PEOPLE OF THE DAWN
The traditional homeland of the Abenaki is Wobanakik ("Place of the Dawn"),
in what is now called Northern New England and Southern Quebec.
The Missisqoui, Cowasuck, Winooski, Sokoki, Pennacook and Winnipesaukee comprise the Western Abenaki (Vermont and New Hampshire).
Eastern Abenaki are comprised of Amaseconti, Kennebec, Norridgewock, Ossipee, Penobscot, Pigwacket, Wewenoc and Saco.
The Abenaki also live in Quebec, with sizable communities at Okanak ,
Wolinak (Becancour) and the Sherbrooke who are now recognized by the Canadian Government.

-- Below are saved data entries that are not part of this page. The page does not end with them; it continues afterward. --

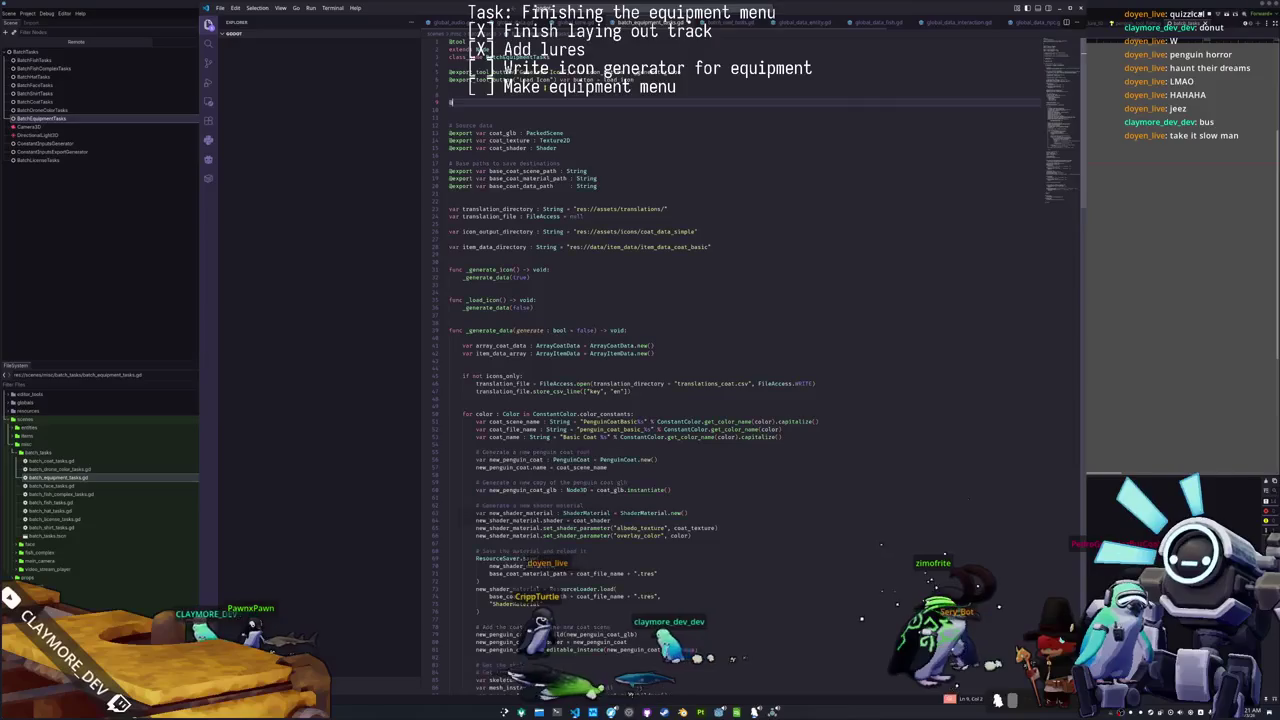
{"action": "key", "text": "Return"}
{"action": "type", "text": "var"}
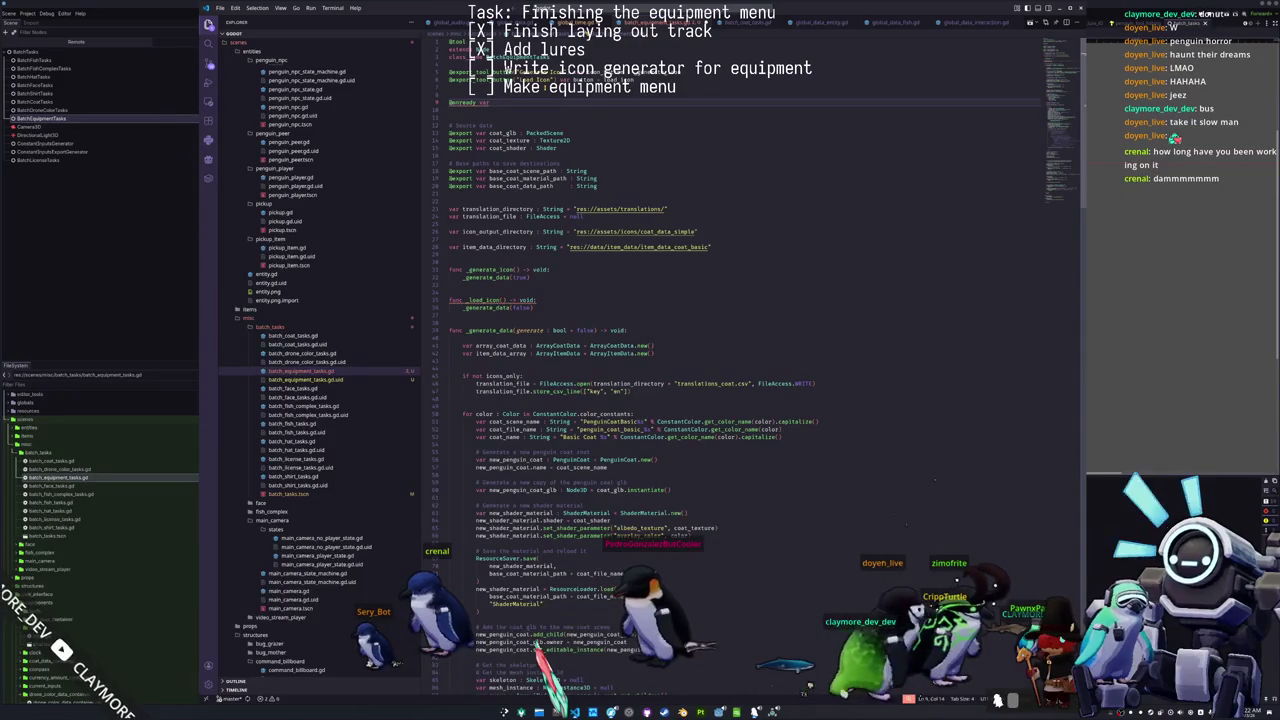
Step: Finish the comment on fishing rods and lures, and add a comment about generating icons by traversing the data arrays
{"action": "key", "text": "Return"}
{"action": "key", "text": "Return"}
{"action": "key", "text": "Return"}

|THE ART OF ABENAKI CANOEING
Another Olympic sport invented by American Indians was canoing - a main
form of transportation and sport for the Abenakis on magnificent Lake Champlain and the CT River. Above is an example of the Wabanaki
birchbark canoes of the 1700-1800s, an art form passed on by oral tradition, which is continued today by Abenaki craftsman Aaron York.
"Aaron's birchbark canoes are like poetry on the water," said Ray Mears of BBC Television Extreme Survival Series, The Travel Channel 2002.
Their characteristics are edge-to-edge planking, tumblehoming, solid gunwale shearing, very fine root work, exact hull configuration for
grace and stability, wide fancy ribs and meticulous detail and artistry.